Data extracted from a collection:
= = = = = = =

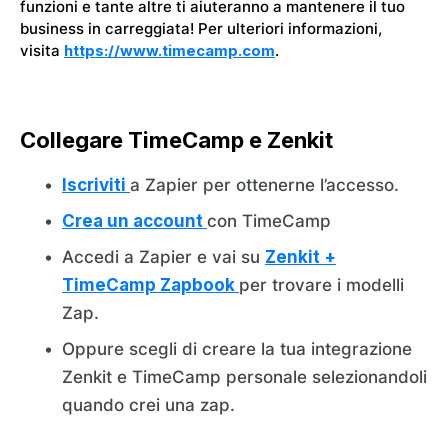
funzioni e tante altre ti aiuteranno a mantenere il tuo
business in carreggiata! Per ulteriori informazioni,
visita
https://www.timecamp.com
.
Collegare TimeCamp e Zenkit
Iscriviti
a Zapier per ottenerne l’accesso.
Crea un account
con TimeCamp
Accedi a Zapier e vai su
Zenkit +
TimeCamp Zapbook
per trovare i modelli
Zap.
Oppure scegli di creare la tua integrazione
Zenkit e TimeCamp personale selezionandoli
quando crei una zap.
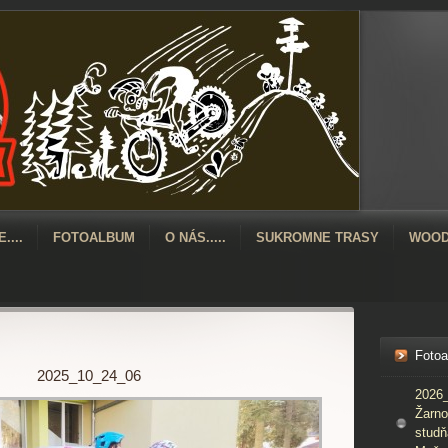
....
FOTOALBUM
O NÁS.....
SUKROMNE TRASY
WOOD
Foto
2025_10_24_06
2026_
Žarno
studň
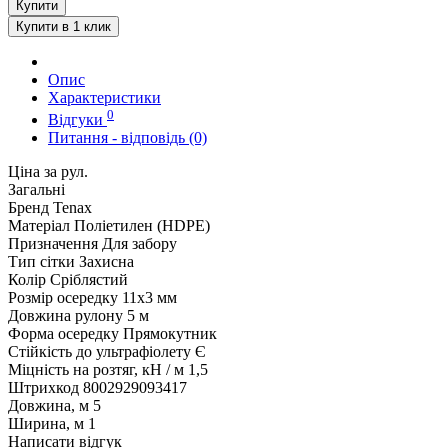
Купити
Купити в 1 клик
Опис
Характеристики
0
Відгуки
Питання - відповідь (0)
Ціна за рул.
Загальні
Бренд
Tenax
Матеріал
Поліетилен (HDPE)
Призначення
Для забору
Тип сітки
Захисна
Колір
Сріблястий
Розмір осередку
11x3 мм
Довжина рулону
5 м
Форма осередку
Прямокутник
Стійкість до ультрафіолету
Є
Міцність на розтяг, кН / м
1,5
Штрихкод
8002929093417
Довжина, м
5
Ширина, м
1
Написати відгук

= = = = = = =

**PROMPT:** Skip the pictures. Return exactly the lines from the one containing "per trovare i modelli" through the end of the data above, both included, and nothing besides.

**RESPONSE TO THE EXERCISE:**
per trovare i modelli
Zap.
Oppure scegli di creare la tua integrazione
Zenkit e TimeCamp personale selezionandoli
quando crei una zap.
....
FOTOALBUM
O NÁS.....
SUKROMNE TRASY
WOOD
Foto
2025_10_24_06
2026_
Žarno
studň
Купити
Купити в 1 клик
Опис
Характеристики
0
Відгуки
Питання - відповідь (0)
Ціна за рул.
Загальні
Бренд
Tenax
Матеріал
Поліетилен (HDPE)
Призначення
Для забору
Тип сітки
Захисна
Колір
Сріблястий
Розмір осередку
11x3 мм
Довжина рулону
5 м
Форма осередку
Прямокутник
Стійкість до ультрафіолету
Є
Міцність на розтяг, кН / м
1,5
Штрихкод
8002929093417
Довжина, м
5
Ширина, м
1
Написати відгук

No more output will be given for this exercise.